### Data for analysis

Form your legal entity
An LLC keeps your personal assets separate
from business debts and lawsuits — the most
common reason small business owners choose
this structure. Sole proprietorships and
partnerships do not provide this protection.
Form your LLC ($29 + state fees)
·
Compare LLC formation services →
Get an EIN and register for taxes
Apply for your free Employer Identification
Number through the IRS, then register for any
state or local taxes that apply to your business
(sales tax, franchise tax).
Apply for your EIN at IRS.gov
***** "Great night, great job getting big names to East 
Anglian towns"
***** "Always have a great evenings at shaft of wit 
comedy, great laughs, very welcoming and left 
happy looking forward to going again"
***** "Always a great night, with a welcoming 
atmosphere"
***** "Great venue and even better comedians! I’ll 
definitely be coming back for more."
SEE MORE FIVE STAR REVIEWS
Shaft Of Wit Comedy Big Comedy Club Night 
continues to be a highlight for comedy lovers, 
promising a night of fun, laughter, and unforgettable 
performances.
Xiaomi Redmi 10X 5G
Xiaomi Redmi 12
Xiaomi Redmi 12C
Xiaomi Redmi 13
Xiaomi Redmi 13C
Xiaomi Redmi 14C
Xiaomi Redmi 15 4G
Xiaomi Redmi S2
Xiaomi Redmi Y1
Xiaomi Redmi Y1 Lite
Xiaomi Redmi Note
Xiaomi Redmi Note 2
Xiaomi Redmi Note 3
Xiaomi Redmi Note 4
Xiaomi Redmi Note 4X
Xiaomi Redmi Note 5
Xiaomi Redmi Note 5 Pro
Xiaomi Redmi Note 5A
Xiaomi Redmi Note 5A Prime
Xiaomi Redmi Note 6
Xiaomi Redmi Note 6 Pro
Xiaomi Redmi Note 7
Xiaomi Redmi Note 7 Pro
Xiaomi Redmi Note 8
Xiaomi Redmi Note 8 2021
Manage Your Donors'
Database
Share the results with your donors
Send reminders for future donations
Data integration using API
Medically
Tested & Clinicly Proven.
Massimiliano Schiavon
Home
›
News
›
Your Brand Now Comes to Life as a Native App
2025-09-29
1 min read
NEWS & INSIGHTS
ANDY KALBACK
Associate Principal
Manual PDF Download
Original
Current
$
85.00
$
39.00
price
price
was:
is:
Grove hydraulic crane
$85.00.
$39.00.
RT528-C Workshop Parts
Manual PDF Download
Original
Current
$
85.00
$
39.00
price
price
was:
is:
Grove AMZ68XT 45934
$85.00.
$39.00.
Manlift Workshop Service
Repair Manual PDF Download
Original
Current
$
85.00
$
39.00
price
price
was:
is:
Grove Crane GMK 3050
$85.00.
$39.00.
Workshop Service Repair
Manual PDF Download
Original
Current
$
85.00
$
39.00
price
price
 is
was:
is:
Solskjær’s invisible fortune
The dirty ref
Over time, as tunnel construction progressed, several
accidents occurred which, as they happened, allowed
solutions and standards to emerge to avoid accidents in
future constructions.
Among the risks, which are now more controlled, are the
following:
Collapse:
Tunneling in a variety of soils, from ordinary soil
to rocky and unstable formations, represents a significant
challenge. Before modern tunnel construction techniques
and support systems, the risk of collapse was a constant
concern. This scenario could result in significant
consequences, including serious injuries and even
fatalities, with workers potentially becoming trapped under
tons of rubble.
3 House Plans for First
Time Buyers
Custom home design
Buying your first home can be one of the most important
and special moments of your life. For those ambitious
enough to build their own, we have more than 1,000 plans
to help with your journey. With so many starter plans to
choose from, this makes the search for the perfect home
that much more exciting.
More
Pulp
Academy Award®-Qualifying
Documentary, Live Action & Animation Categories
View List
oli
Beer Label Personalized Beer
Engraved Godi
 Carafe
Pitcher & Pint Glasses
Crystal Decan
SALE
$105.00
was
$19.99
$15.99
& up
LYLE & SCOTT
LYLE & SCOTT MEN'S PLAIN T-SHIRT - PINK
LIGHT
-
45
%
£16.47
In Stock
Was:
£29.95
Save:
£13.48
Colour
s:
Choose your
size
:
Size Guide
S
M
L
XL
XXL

### What you are asked to do
Return the whole listing exactly as it reads.

### Result for this exercise
Form your legal entity
An LLC keeps your personal assets separate
from business debts and lawsuits — the most
common reason small business owners choose
this structure. Sole proprietorships and
partnerships do not provide this protection.
Form your LLC ($29 + state fees)
·
Compare LLC formation services →
Get an EIN and register for taxes
Apply for your free Employer Identification
Number through the IRS, then register for any
state or local taxes that apply to your business
(sales tax, franchise tax).
Apply for your EIN at IRS.gov
***** "Great night, great job getting big names to East 
Anglian towns"
***** "Always have a great evenings at shaft of wit 
comedy, great laughs, very welcoming and left 
happy looking forward to going again"
***** "Always a great night, with a welcoming 
atmosphere"
***** "Great venue and even better comedians! I’ll 
definitely be coming back for more."
SEE MORE FIVE STAR REVIEWS
Shaft Of Wit Comedy Big Comedy Club Night 
continues to be a highlight for comedy lovers, 
promising a night of fun, laughter, and unforgettable 
performances.
Xiaomi Redmi 10X 5G
Xiaomi Redmi 12
Xiaomi Redmi 12C
Xiaomi Redmi 13
Xiaomi Redmi 13C
Xiaomi Redmi 14C
Xiaomi Redmi 15 4G
Xiaomi Redmi S2
Xiaomi Redmi Y1
Xiaomi Redmi Y1 Lite
Xiaomi Redmi Note
Xiaomi Redmi Note 2
Xiaomi Redmi Note 3
Xiaomi Redmi Note 4
Xiaomi Redmi Note 4X
Xiaomi Redmi Note 5
Xiaomi Redmi Note 5 Pro
Xiaomi Redmi Note 5A
Xiaomi Redmi Note 5A Prime
Xiaomi Redmi Note 6
Xiaomi Redmi Note 6 Pro
Xiaomi Redmi Note 7
Xiaomi Redmi Note 7 Pro
Xiaomi Redmi Note 8
Xiaomi Redmi Note 8 2021
Manage Your Donors'
Database
Share the results with your donors
Send reminders for future donations
Data integration using API
Medically
Tested & Clinicly Proven.
Massimiliano Schiavon
Home
›
News
›
Your Brand Now Comes to Life as a Native App
2025-09-29
1 min read
NEWS & INSIGHTS
ANDY KALBACK
Associate Principal
Manual PDF Download
Original
Current
$
85.00
$
39.00
price
price
was:
is:
Grove hydraulic crane
$85.00.
$39.00.
RT528-C Workshop Parts
Manual PDF Download
Original
Current
$
85.00
$
39.00
price
price
was:
is:
Grove AMZ68XT 45934
$85.00.
$39.00.
Manlift Workshop Service
Repair Manual PDF Download
Original
Current
$
85.00
$
39.00
price
price
was:
is:
Grove Crane GMK 3050
$85.00.
$39.00.
Workshop Service Repair
Manual PDF Download
Original
Current
$
85.00
$
39.00
price
price
 is
was:
is:
Solskjær’s invisible fortune
The dirty ref
Over time, as tunnel construction progressed, several
accidents occurred which, as they happened, allowed
solutions and standards to emerge to avoid accidents in
future constructions.
Among the risks, which are now more controlled, are the
following:
Collapse:
Tunneling in a variety of soils, from ordinary soil
to rocky and unstable formations, represents a significant
challenge. Before modern tunnel construction techniques
and support systems, the risk of collapse was a constant
concern. This scenario could result in significant
consequences, including serious injuries and even
fatalities, with workers potentially becoming trapped under
tons of rubble.
3 House Plans for First
Time Buyers
Custom home design
Buying your first home can be one of the most important
and special moments of your life. For those ambitious
enough to build their own, we have more than 1,000 plans
to help with your journey. With so many starter plans to
choose from, this makes the search for the perfect home
that much more exciting.
More
Pulp
Academy Award®-Qualifying
Documentary, Live Action & Animation Categories
View List
oli
Beer Label Personalized Beer
Engraved Godi
 Carafe
Pitcher & Pint Glasses
Crystal Decan
SALE
$105.00
was
$19.99
$15.99
& up
LYLE & SCOTT
LYLE & SCOTT MEN'S PLAIN T-SHIRT - PINK
LIGHT
-
45
%
£16.47
In Stock
Was:
£29.95
Save:
£13.48
Colour
s:
Choose your
size
:
Size Guide
S
M
L
XL
XXL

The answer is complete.